# Demystifying Approximate Bayesian Computation

## Brett Morris

### In this tutorial

We will write our own rejection sampling algorithm to approximate the posterior distributions for some fitting parameters.

In [None]:
%matplotlib inline
import matplotlib.pyplot as plt
import numpy as np
from scipy.stats import anderson_ksamp

First, let's generate a series of observations $y_\mathrm{obs}$, taken at times $x$. The observations will be drawn from one of two Gaussian distributions with a fixed standard deviation, separated by $3\sigma$ from one another.

In [None]:
np.random.seed(42)

true_std = 1
true_mean1 = np.pi
true_mean2 = 3 * np.pi

x = np.linspace(0, 1, 250)

y_obs = np.concatenate([true_mean1 + true_std * np.random.randn(len(x)), 
                        true_mean2 + true_std * np.random.randn(len(x))])

> **Record extracts**:
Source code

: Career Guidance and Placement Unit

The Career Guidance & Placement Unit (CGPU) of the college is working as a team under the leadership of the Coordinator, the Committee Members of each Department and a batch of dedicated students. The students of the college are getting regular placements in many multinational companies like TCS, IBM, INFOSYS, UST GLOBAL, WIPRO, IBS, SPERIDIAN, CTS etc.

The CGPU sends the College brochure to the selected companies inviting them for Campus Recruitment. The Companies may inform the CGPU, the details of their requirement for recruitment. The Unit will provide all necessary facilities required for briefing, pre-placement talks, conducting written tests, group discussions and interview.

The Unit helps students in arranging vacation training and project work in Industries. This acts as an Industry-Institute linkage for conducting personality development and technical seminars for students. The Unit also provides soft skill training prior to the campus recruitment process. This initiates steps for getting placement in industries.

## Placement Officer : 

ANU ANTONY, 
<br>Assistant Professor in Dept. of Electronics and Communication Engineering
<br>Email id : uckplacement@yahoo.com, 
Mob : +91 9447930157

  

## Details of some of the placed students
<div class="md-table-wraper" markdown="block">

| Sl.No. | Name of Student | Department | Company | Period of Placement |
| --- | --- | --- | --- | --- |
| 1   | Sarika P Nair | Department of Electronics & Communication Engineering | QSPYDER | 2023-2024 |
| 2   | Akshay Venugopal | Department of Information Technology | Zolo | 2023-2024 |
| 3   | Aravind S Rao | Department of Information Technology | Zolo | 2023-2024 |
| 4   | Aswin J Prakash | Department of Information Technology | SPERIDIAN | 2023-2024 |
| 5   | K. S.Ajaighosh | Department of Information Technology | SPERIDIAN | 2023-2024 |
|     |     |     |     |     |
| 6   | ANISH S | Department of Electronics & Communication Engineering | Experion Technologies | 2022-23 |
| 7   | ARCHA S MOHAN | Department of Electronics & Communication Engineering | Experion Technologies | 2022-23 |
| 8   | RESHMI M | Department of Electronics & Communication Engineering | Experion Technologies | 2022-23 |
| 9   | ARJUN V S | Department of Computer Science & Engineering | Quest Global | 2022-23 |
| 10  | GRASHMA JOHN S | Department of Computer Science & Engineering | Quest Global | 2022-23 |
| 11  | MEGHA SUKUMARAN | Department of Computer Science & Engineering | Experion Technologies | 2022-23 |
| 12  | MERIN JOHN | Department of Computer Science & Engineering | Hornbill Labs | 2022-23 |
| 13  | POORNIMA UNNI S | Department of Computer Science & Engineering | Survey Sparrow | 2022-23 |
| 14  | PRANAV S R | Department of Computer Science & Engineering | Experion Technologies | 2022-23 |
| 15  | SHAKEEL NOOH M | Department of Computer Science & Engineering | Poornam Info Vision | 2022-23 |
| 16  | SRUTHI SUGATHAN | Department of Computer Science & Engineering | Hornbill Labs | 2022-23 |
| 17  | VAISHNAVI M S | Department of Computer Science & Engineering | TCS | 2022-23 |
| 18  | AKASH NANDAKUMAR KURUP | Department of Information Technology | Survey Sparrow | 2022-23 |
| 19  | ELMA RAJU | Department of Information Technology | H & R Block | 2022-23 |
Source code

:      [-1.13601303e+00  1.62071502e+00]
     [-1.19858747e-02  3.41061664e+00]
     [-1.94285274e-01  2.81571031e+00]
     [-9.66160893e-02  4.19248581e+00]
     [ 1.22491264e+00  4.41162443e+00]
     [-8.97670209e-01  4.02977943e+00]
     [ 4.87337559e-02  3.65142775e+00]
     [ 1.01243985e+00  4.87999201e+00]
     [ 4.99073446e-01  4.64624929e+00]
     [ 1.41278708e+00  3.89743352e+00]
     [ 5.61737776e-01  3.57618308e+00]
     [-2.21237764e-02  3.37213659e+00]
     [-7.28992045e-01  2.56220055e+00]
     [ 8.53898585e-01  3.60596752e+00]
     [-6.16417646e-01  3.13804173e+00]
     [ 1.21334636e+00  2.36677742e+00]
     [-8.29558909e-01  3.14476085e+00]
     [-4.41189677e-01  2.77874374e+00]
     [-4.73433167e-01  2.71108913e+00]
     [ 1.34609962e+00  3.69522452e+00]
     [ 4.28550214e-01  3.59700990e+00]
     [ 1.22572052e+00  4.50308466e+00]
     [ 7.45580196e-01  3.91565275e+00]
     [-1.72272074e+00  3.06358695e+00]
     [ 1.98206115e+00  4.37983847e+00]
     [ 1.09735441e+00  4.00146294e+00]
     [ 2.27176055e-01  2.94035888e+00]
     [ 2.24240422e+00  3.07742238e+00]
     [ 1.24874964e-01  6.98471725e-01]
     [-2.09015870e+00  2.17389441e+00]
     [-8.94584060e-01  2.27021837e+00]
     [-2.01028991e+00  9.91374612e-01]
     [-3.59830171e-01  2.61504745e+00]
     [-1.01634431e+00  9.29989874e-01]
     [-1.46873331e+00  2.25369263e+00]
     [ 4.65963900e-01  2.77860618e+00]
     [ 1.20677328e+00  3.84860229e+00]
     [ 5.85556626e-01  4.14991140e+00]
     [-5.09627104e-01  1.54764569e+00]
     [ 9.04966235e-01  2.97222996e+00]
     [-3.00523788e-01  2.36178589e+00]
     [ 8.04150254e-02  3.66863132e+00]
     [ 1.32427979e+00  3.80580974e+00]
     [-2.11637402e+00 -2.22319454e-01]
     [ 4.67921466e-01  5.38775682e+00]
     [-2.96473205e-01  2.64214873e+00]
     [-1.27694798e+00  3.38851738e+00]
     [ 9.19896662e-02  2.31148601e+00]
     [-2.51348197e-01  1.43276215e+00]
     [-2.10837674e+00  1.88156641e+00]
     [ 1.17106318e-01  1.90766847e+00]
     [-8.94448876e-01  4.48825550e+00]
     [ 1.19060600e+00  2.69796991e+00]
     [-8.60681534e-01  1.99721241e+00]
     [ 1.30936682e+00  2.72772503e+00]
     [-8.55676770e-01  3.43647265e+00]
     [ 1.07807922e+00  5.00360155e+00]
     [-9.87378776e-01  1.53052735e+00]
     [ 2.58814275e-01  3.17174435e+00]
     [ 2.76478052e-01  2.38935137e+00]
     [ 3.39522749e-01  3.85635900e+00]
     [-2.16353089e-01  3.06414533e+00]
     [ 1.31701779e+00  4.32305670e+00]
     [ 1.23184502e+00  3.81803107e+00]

> **Tasks to complete**:
a. In the tutorial on approximate Bayesian computation, what number is passed to the random seed?
b. In one or two sentences, explain what the tutorial on approximate Bayesian computation says its own rejection sampling algorithm is for.
c. List every variable name that gets a value in the second block of code in the tutorial on approximate Bayesian computation.

> **Responses for each task**:
a. 42

b. The algorithm is written to approximate the posterior distributions for some fitting parameters.

c.
- true_std
- true_mean1
- true_mean2
- x
- y_obs